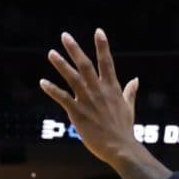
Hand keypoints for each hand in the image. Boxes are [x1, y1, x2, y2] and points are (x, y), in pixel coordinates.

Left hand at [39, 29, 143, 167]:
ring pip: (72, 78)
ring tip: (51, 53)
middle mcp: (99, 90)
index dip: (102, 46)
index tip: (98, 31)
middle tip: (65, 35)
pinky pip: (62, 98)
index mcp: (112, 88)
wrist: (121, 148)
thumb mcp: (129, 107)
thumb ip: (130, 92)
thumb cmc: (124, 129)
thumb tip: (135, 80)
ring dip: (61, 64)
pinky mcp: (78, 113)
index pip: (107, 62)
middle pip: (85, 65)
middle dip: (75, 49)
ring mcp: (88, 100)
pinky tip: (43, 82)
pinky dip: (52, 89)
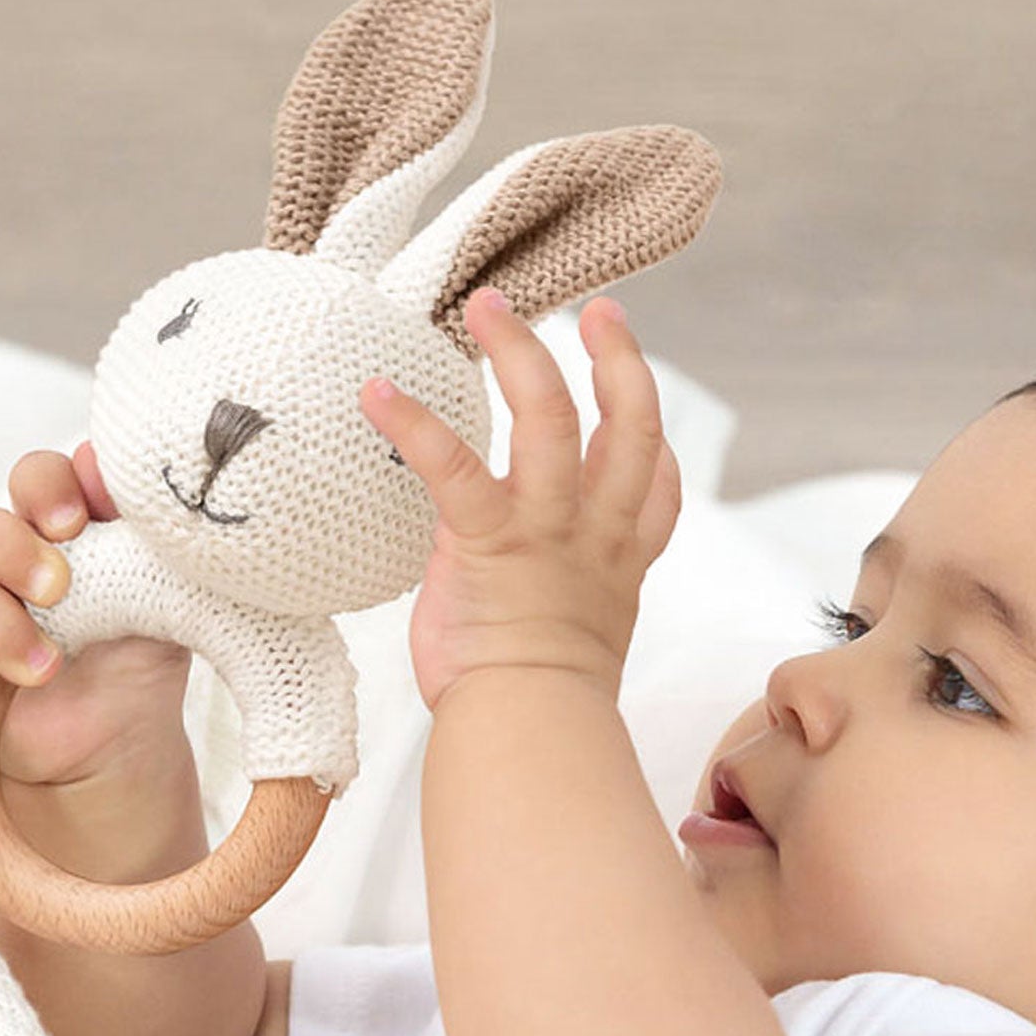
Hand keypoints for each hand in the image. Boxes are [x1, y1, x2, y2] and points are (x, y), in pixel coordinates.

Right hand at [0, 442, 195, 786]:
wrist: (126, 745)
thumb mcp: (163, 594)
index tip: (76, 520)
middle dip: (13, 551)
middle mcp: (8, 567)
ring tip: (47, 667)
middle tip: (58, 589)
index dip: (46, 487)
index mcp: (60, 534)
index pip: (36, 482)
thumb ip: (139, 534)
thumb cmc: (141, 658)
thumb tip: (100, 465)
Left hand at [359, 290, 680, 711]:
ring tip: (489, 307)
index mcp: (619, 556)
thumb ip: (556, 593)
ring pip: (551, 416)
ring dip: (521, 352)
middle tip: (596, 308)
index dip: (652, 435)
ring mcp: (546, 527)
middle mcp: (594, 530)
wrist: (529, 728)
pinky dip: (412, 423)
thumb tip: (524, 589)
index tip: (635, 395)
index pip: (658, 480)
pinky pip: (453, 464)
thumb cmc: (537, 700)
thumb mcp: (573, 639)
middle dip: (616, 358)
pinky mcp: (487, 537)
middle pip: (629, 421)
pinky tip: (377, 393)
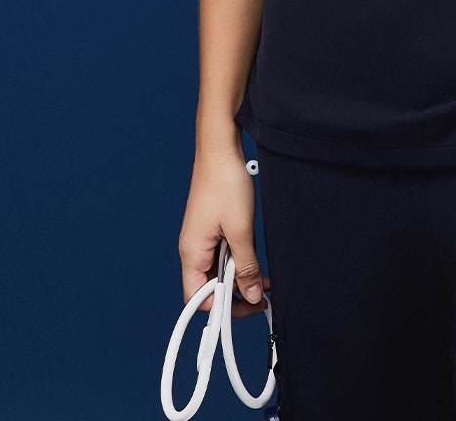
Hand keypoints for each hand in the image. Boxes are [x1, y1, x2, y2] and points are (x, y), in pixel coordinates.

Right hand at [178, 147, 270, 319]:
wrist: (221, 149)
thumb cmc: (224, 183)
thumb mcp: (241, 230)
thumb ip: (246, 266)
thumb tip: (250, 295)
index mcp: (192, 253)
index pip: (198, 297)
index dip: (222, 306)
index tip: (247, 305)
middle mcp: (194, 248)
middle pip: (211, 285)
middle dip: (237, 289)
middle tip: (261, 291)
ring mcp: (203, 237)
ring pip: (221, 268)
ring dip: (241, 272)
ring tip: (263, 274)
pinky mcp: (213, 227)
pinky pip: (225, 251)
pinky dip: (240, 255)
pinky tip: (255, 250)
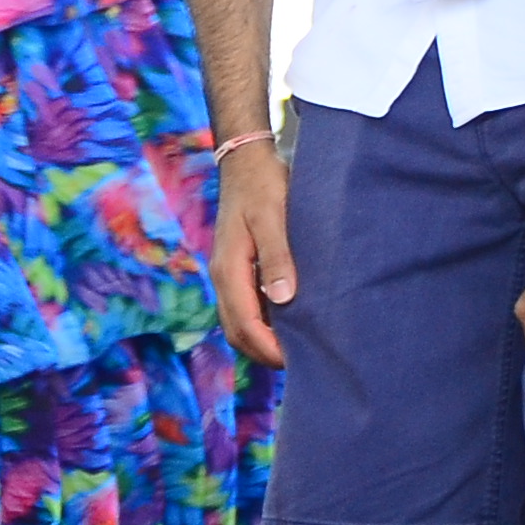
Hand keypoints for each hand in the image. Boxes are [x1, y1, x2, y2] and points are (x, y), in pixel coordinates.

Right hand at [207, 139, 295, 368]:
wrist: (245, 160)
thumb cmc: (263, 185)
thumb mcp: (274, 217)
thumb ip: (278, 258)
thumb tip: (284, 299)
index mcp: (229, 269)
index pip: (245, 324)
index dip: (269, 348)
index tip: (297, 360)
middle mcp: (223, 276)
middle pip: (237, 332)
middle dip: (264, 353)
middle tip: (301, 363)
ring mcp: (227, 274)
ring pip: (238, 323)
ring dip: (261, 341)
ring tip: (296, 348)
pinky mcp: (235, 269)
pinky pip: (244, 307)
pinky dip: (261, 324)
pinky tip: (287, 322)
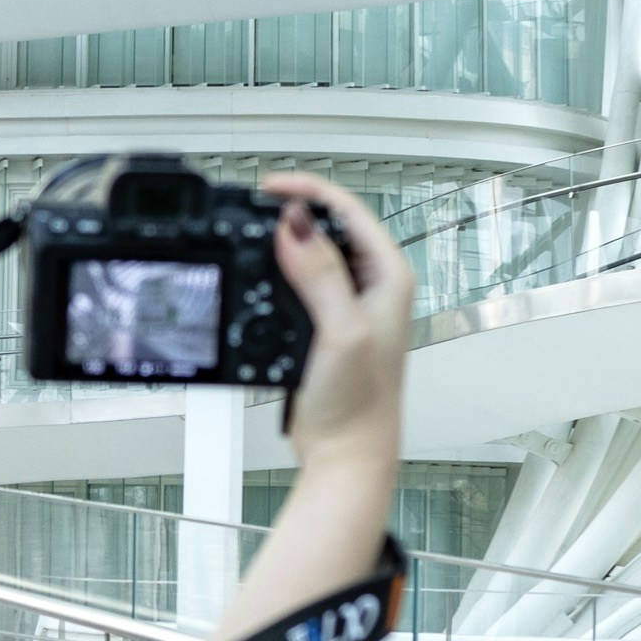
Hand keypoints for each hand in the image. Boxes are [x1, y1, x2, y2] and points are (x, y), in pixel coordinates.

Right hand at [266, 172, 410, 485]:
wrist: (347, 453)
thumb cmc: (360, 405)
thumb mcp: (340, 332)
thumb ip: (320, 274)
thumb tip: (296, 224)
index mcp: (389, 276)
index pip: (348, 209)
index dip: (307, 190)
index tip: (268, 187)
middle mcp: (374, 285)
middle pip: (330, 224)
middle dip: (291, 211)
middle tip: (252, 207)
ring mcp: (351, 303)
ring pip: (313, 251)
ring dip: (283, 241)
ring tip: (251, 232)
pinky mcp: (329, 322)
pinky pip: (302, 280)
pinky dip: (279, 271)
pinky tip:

══════════════════════════════

* **WHAT IS EXPECTED**
Output the material word for word, and keep the pictures out.

* **SOLUTION TO THIS PROBLEM**
Hand keypoints for each hand in the image. Boxes are [x1, y1, x2, y2] and points are (x, y), in pixel coordinates.

Left hand at [39, 29, 143, 167]:
ring pip: (72, 78)
ring tip: (51, 53)
middle mcp: (99, 90)
index dip: (102, 46)
index tip: (98, 31)
middle tip: (65, 35)
pinky pip: (62, 98)
index mcp: (112, 88)
wrist: (121, 148)
thumb mcp: (129, 107)
thumb ip: (130, 92)
thumb cmc: (124, 129)
thumb tip: (135, 80)
ring dip: (61, 64)
pinky mcp: (78, 113)
index pip: (107, 62)
middle pip: (85, 65)
middle dip: (75, 49)
ring mcp: (88, 100)
pinky tip: (43, 82)
pinky dip: (52, 89)
Hand keypoints for each hand in the image. Boxes are [x1, y1, x2, y2] and points are (x, y), in pixel coordinates.

Right hand at [0, 442, 195, 786]:
wrist: (126, 745)
thumb mcp: (163, 594)
index tip: (76, 520)
middle dip: (13, 551)
middle mcp: (8, 567)
ring tip: (47, 667)
middle tip: (58, 589)
index dip: (46, 487)
index mcp: (60, 534)
index pip: (36, 482)
thumb ip: (139, 534)
thumb cmc: (141, 658)
thumb tip: (100, 465)
Left hand at [359, 290, 680, 711]:
ring tip: (489, 307)
index mcp: (619, 556)
thumb ip: (556, 593)
ring pip: (551, 416)
ring dip: (521, 352)
middle tip: (596, 308)
index dip: (652, 435)
ring mcp: (546, 527)
middle mcp: (594, 530)
wrist: (529, 728)
pinky dip: (412, 423)
thumb tip: (524, 589)
index tip: (635, 395)
index pip: (658, 480)
pinky pip: (453, 464)
thumb cmc: (537, 700)
thumb mcp: (573, 639)
middle dip: (616, 358)
pinky mcp: (487, 537)
middle pip: (629, 421)
pinky tip: (377, 393)
Hand keypoints for each hand in the image. Boxes are [x1, y1, x2, y2] and points are (x, y), in pixel coordinates.

Right hand at [178, 147, 270, 319]:
wrist: (221, 149)
thumb cmc: (224, 183)
thumb mcp: (241, 230)
thumb ip: (246, 266)
thumb tip: (250, 295)
index mcp: (192, 253)
index pip: (198, 297)
index dip: (222, 306)
index tip: (247, 305)
middle mcp: (194, 248)
middle pip: (211, 285)
middle dip: (237, 289)
middle tip: (261, 291)
ring mcp: (203, 237)
ring pip: (221, 268)
ring dip: (241, 272)
ring tip: (263, 274)
pinky mcp: (213, 227)
pinky pip: (225, 251)
pinky dip: (240, 255)
pinky tip: (255, 250)
Hand keypoints for each hand in the image. Boxes are [x1, y1, x2, y2] and points are (x, y), in pixel coordinates.

Right hand at [207, 139, 295, 368]:
wrist: (245, 160)
thumb cmc: (263, 185)
thumb mcp: (274, 217)
thumb ip: (278, 258)
thumb tip: (284, 299)
index mcp: (229, 269)
index pip: (245, 324)
index dip: (269, 348)
index tip: (297, 360)
middle mcp: (223, 276)
middle pip: (237, 332)
middle dip: (264, 353)
middle tip: (301, 363)
ring mcp: (227, 274)
ring pip: (238, 323)
ring dip: (261, 341)
ring tip: (296, 348)
pinky mcp: (235, 269)
pinky pip: (244, 307)
pinky dip: (261, 324)
pinky tip: (287, 322)
Hand keypoints for each hand in the image. Boxes are [x1, y1, x2, y2] and points are (x, y), in pixel coordinates.

Right hand at [266, 172, 410, 485]:
wrist: (347, 453)
thumb cmc: (360, 405)
thumb mcp: (340, 332)
thumb ip: (320, 274)
thumb tip: (296, 224)
index mcp: (389, 276)
index pip: (348, 209)
index dip: (307, 190)
index tip: (268, 187)
middle mcp: (374, 285)
middle pip: (330, 224)
middle dip: (291, 211)
middle tip: (252, 207)
ring mcp: (351, 303)
ring pip: (313, 251)
ring dip: (283, 241)
ring tip: (251, 232)
pinky mcp: (329, 322)
pinky pip: (302, 280)
pinky dip: (279, 271)
pinky tip:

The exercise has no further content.